Praja foundation, an NGO involved with civic governance, released its white paper on Tuesday and said its report is based on a survey conducted among over 15,000 households in Mumbai’s 227 wards or municipal divisions. It also procured data from the Brihanmumbai Municipal Corporation (BMC) through the Right to Information Act.
In a systemic study of municipal health services of all the civic wards revealed some startling facts, says Nitai Mehta, Founder Trustee of Praja Foundation. The survey revealed that more than 30 percent of households spend 11 percent or more of their annual on hospitals and medical costs. What has also come to light is that almost 80 per cent of the city’s residents did not have a medical insurance.
The report notes that while the BMC needs to be commended in curtailing the growth rate of certain diseases, it clearly is not enough. Identification of health targets is one of the more visible strategies to direct the activities of the health sector. Mehta points out that though Mumbai has the greatest allocation of funds and resources for its health agenda, the government is focusing more on tertiary and not on primary healthcare.

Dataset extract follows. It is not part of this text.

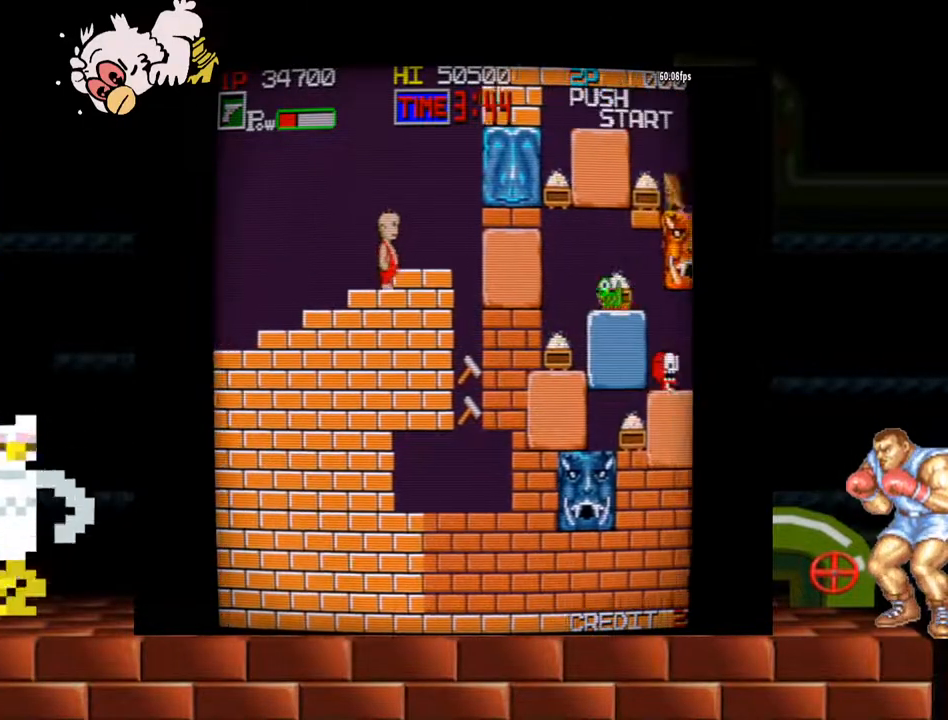
{"buttons": [], "left_stick": "right", "events": []}
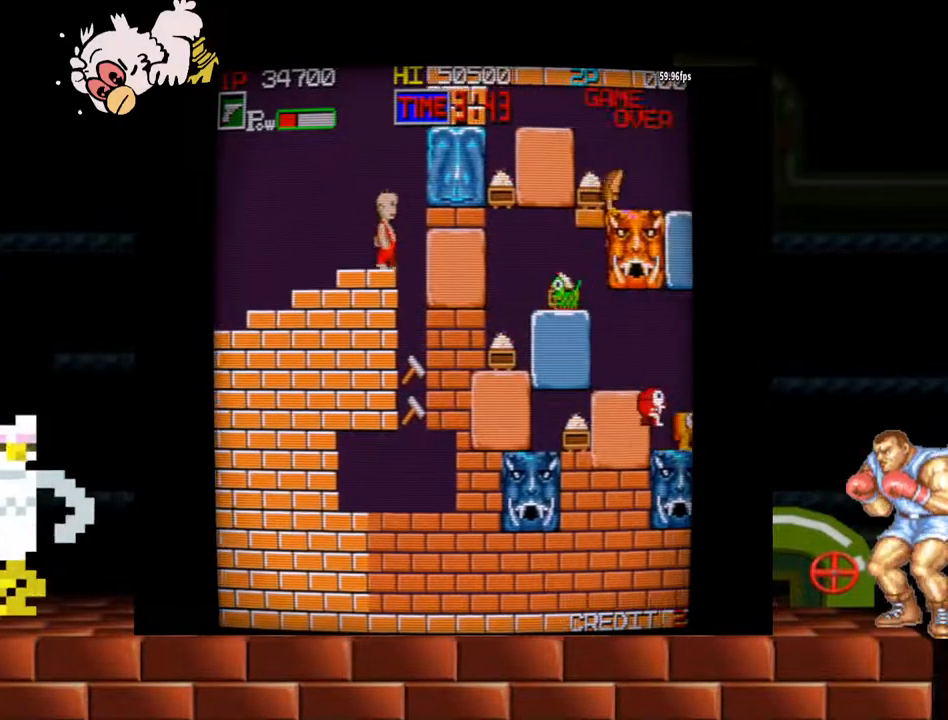
{"buttons": [], "left_stick": "center", "events": [[433, "left_stick", "center"]]}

According to the NGO, concerns raised by it ought to galavanise the citizenry as well as elected representatives to take up cudgels on behalf of their constituencies to force the administration to solve the problems. “In India, we need a road map to ‘better health for all’ that can be used by states, communities, professional organizations and all sectors,” says Mehta. An up-to-date health information system is the need of the hour to improve public health “and no part of the country is better poised to build a more health information system than Mumbai,” he adds.